October 24: Twenty-Second Sunday after Pentecost
Joel 2:23-32
Psalm 65
or
Sirach 35:12-17
or Jeremiah 14:7-10, 19-22
Psalm 84:1-6
A pianist at a retreat center where I used to give retreats was extremely gifted and played beautiful music. She only had to be informed of the theme for the mass and minutes later she was able to plan appropriate music for it. The funny thing is, she suffered from very bad carpal tunnel syndrome, but she said that when she played the piano, she felt no pain. Whenever I complimented her on her extraordinary abilities she said to me, “I am only an instrument.”
This pianist embodied for me the virtue of humility, a virtue extolled in both Paul’s Letter to Timothy today and in the Gospel of Luke. Speaking of his humility, Paul said, “I am . . . being poured out as a libation,” and Jesus reminds us of the importance of humility when in Luke he says, “All who humble themselves will be exalted.”

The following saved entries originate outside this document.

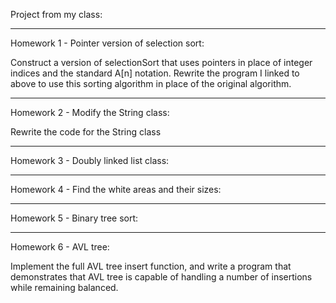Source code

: Project from my class:

_______________________________________________________________________________________________________
Homework 1 - Pointer version of selection sort:

Construct a version of selectionSort that uses pointers in place of integer indices and the standard A[n] notation. Rewrite the program I linked to above to use this sorting algorithm in place of the original algorithm.

_______________________________________________________________________________________________________
Homework 2 - Modify the String class:

Rewrite the code for the String class

________________________________________________________________________________________________________
Homework 3 - Doubly linked list class:

________________________________________________________________________________________________________
Homework 4 - Find the white areas and their sizes:

________________________________________________________________________________________________________
Homework 5 - Binary tree sort:

________________________________________________________________________________________________________
Homework 6 - AVL tree:

Implement the full AVL tree insert function, and write a program that demonstrates that  AVL tree is capable of handling a number of insertions while remaining balanced.
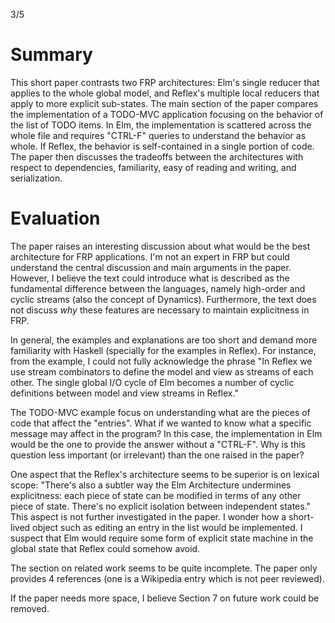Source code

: 3/5

# Summary

This short paper contrasts two FRP architectures: Elm's single reducer that
applies to the whole global model, and Reflex's multiple local reducers that
apply to more explicit sub-states.
The main section of the paper compares the implementation of a TODO-MVC
application focusing on the behavior of the list of TODO items.
In Elm, the implementation is scattered across the whole file and requires
"CTRL-F" queries to understand the behavior as whole.
If Reflex, the behavior is self-contained in a single portion of code.
The paper then discusses the tradeoffs between the architectures with respect
to dependencies, familiarity, easy of reading and writing, and serialization.

# Evaluation

The paper raises an interesting discussion about what would be the best
architecture for FRP applications.
I'm not an expert in FRP but could understand the central discussion and main
arguments in the paper.
However, I believe the text could introduce what is described as the
fundamental difference between the languages, namely high-order and cyclic
streams (also the concept of Dynamics).
Furthermore, the text does not discuss *why* these features are necessary to
maintain explicitness in FRP.

In general, the examples and explanations are too short and demand more
familiarity with Haskell (specially for the examples in Reflex).
For instance, from the example, I could not fully acknowledge the phrase "In
Reflex we use stream combinators to define the model and view as streams of
each other. The single global I/O cycle of Elm becomes a number of cyclic
definitions between model and view streams in Reflex."

The TODO-MVC example focus on understanding what are the pieces of code that
affect the "entries".
What if we wanted to know what a specific message may affect in the program?
In this case, the implementation in Elm would be the one to provide the answer
without a "CTRL-F".
Why is this question less important (or irrelevant) than the one raised in the
paper?

One aspect that the Reflex's architecture seems to be superior is on lexical
scope: "There's also a subtler way the Elm Architecture undermines
explicitness: each piece of state can be modified in terms of any other piece
of state. There's no explicit isolation between independent states."
This aspect is not further investigated in the paper.
I wonder how a short-lived object such as editing an entry in the list would
be implemented.
I suspect that Elm would require some form of explicit state machine in the
global state that Reflex could somehow avoid.

The section on related work seems to be quite incomplete.
The paper only provides 4 references (one is a Wikipedia entry which is not
peer reviewed).

If the paper needs more space, I believe Section 7 on future work could be
removed.
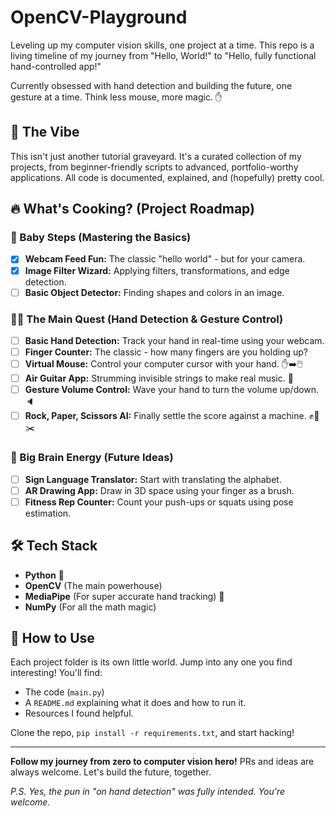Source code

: # OpenCV-Playground
Leveling up my computer vision skills, one project at a time. This repo is a living timeline of my journey from "Hello, World!" to "Hello, fully functional hand-controlled app!" 

Currently obsessed with hand detection and building the future, one gesture at a time. Think less mouse, more magic. ✋

## 🚀 The Vibe
This isn't just another tutorial graveyard. It's a curated collection of my projects, from beginner-friendly scripts to advanced, portfolio-worthy applications. All code is documented, explained, and (hopefully) pretty cool.

## 🔥 What's Cooking? (Project Roadmap)

### 👶 Baby Steps (Mastering the Basics)
- [x] **Webcam Feed Fun:** The classic "hello world" - but for your camera.
- [x] **Image Filter Wizard:** Applying filters, transformations, and edge detection.
- [ ] **Basic Object Detector:** Finding shapes and colors in an image.

### 🧑‍💻 The Main Quest (Hand Detection & Gesture Control)
- [ ] **Basic Hand Detection:** Track your hand in real-time using your webcam.
- [ ] **Finger Counter:** The classic - how many fingers are you holding up?
- [ ] **Virtual Mouse:** Control your computer cursor with your hand. ✋➡️🖱️
- [ ] **Air Guitar App:** Strumming invisible strings to make real music. 🎸
- [ ] **Gesture Volume Control:** Wave your hand to turn the volume up/down. 🔈
- [ ] **Rock, Paper, Scissors AI:** Finally settle the score against a machine. ✊📄✂️

### 🧠 Big Brain Energy (Future Ideas)
- [ ] **Sign Language Translator:** Start with translating the alphabet.
- [ ] **AR Drawing App:** Draw in 3D space using your finger as a brush.
- [ ] **Fitness Rep Counter:** Count your push-ups or squats using pose estimation.

## 🛠️ Tech Stack
- **Python** 🐍
- **OpenCV** (The main powerhouse) 
- **MediaPipe** (For super accurate hand tracking) 🤙
- **NumPy** (For all the math magic)

## 📌 How to Use
Each project folder is its own little world. Jump into any one you find interesting! You'll find:
-   The code (`main.py`)
-   A `README.md` explaining what it does and how to run it.
-   Resources I found helpful.

Clone the repo, `pip install -r requirements.txt`, and start hacking!

---

**Follow my journey from zero to computer vision hero!** PRs and ideas are always welcome. Let's build the future, together. 

*P.S. Yes, the pun in "on hand detection" was fully intended. You're welcome.*
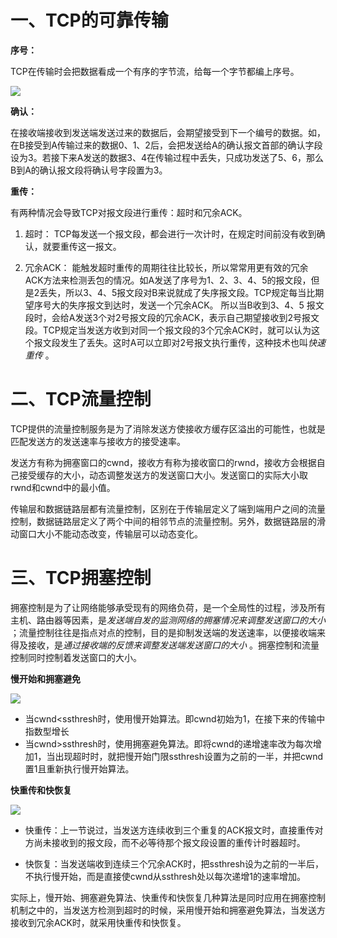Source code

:# 一、TCP的可靠传输

**序号：**

TCP在传输时会把数据看成一个有序的字节流，给每一个字节都编上序号。

![](https://oscimg.oschina.net/oscnet/up-ebfc3c96df1f333402096cfc67966eeaa55.png)

**确认：**

在接收端接收到发送端发送过来的数据后，会期望接受到下一个编号的数据。如，在B接受到A传输过来的数据0、1、2后，会把发送给A的确认报文首部的确认字段设为3。若接下来A发送的数据3、4在传输过程中丢失，只成功发送了5、6，那么B到A的确认报文段将确认号字段置为3。

**重传：**

有两种情况会导致TCP对报文段进行重传：超时和冗余ACK。

1. 超时：
TCP每发送一个报文段，都会进行一次计时，在规定时间前没有收到确认，就要重传这一报文。

2. 冗余ACK：
能触发超时重传的周期往往比较长，所以常常用更有效的冗余ACK方法来检测丢包的情况。如A发送了序号为1、2、3、4、5的报文段，但是2丢失，所以3、4、5报文段对B来说就成了失序报文段。TCP规定每当比期望序号大的失序报文到达时，发送一个冗余ACK。 所以当B收到3、4、5 报文段时，会给A发送3个对2号报文段的冗余ACK，表示自己期望接收到2号报文段。TCP规定当发送方收到对同一个报文段的3个冗余ACK时，就可以认为这个报文段发生了丢失。这时A可以立即对2号报文执行重传，这种技术也叫*快速重传* 。

# 二、TCP流量控制

TCP提供的流量控制服务是为了消除发送方使接收方缓存区溢出的可能性，也就是匹配发送方的发送速率与接收方的接受速率。

发送方有称为拥塞窗口的cwnd，接收方有称为接收窗口的rwnd，接收方会根据自己接受缓存的大小，动态调整发送方的发送窗口大小。发送窗口的实际大小取rwnd和cwnd中的最小值。

传输层和数据链路层都有流量控制，区别在于传输层定义了端到端用户之间的流量控制，数据链路层定义了两个中间的相邻节点的流量控制。另外，数据链路层的滑动窗口大小不能动态改变，传输层可以动态变化。

# 三、TCP拥塞控制

拥塞控制是为了让网络能够承受现有的网络负荷，是一个全局性的过程，涉及所有主机、路由器等因素，是*发送端自发的监测网络的拥塞情况来调整发送窗口的大小* ；流量控制往往是指点对点的控制，目的是抑制发送端的发送速率，以便接收端来得及接收，是*通过接收端的反馈来调整发送端发送窗口的大小* 。拥塞控制和流量控制同时控制着发送窗口的大小。

**慢开始和拥塞避免**

![](https://oscimg.oschina.net/oscnet/up-6386b9a8227a59665e85089d185d36ba461.png)

+ 当cwnd<ssthresh时，使用慢开始算法。即cwnd初始为1，在接下来的传输中指数型增长
+ 当cwnd>ssthresh时，使用拥塞避免算法。即将cwnd的递增速率改为每次增加1，当出现超时时，就把慢开始门限ssthresh设置为之前的一半，并把cwnd置1且重新执行慢开始算法。

**快重传和快恢复**

![](https://oscimg.oschina.net/oscnet/up-33aec37881157bacd02adaef1339fa03def.png)

- 快重传：上一节说过，当发送方连续收到三个重复的ACK报文时，直接重传对方尚未接收到的报文段，而不必等待那个报文段设置的重传计时器超时。

- 快恢复：当发送端收到连续三个冗余ACK时，把ssthresh设为之前的一半后，不执行慢开始，而是直接使cwnd从ssthresh处以每次递增1的速率增加。

实际上，慢开始、拥塞避免算法、快重传和快恢复几种算法是同时应用在拥塞控制机制之中的，当发送方检测到超时的时候，采用慢开始和拥塞避免算法，当发送方接收到冗余ACK时，就采用快重传和快恢复。
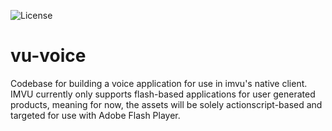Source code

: ![License](https://img.shields.io/github/license/hsoju/vu-voice)



# vu-voice
Codebase for building a voice application for use in imvu's native client. IMVU currently only supports flash-based applications for user generated products, meaning for now, the assets will be solely actionscript-based and targeted for use with Adobe Flash Player.
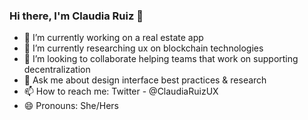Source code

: ### Hi there, I'm Claudia Ruiz 👋

- 🔭 I’m currently working on a real estate app
- 🌱 I’m currently researching ux on blockchain technologies 
- 👯 I’m looking to collaborate helping teams that work on supporting decentralization
- 💬 Ask me about design interface best practices & research
- 📫 How to reach me: Twitter - @ClaudiaRuizUX
- 😄 Pronouns: She/Hers

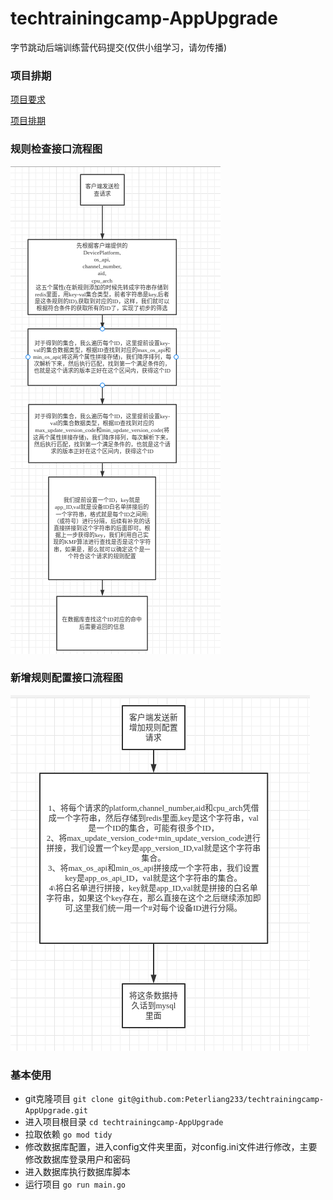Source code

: # techtrainingcamp-AppUpgrade
字节跳动后端训练营代码提交(仅供小组学习，请勿传播)

### 项目排期
[项目要求](https://docs.qq.com/doc/DTGFPVWRrRVZMWlVX)

[项目排期](https://docs.qq.com/sheet/DTGRLV3Rja0Rrb0Fi?tab=BB08J2)

### 规则检查接口流程图
![规则检查接口流程图](./source/ruleCheck.png)
### 新增规则配置接口流程图
![新增更新规则配置接口流程图](./source/ruleConfig.png)

### 基本使用
+ git克隆项目 `git clone git@github.com:Peterliang233/techtrainingcamp-AppUpgrade.git`
+ 进入项目根目录 `cd techtrainingcamp-AppUpgrade`
+ 拉取依赖 `go mod tidy`
+ 修改数据库配置，进入config文件夹里面，对config.ini文件进行修改，主要修改数据库登录用户和密码
+ 进入数据库执行数据库脚本
+ 运行项目 `go run main.go`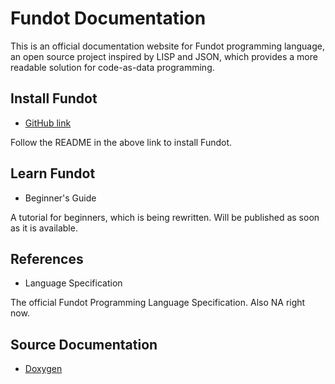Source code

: # Fundot Documentation

This is an official documentation website for Fundot programming language, an open source project inspired by LISP and JSON, which provides a more readable solution for code-as-data programming.

## Install Fundot

* [GitHub link](https://github.com/Fundot/fundot)

Follow the README in the above link to install Fundot.

## Learn Fundot

* Beginner's Guide

A tutorial for beginners, which is being rewritten. Will be published as soon as it is available.

## References

* Language Specification

The official Fundot Programming Language Specification. Also NA right now.

## Source Documentation

* [Doxygen](https://github.com/Fundot/fundot/blob/master/docs/doxygen/html/index.html)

So it would seem that humility is pretty important to have when trying to live a life of holiness. Because when I think about the saints, the one thing they all had in common was their great humility. The Rev. Joseph Watson, O.Cist. said, “The saints are instruments of the power and grace of God. When we admire them we admire God because whatever gifts they have and whatever they do comes from God.” James 4:6b reminds us that, “God opposes the proud, but gives grace to the humble.”
In an of ourselves, we aren’t much, but with God, “I can do all things through Christ who strengthens me” (Phil 4: 13).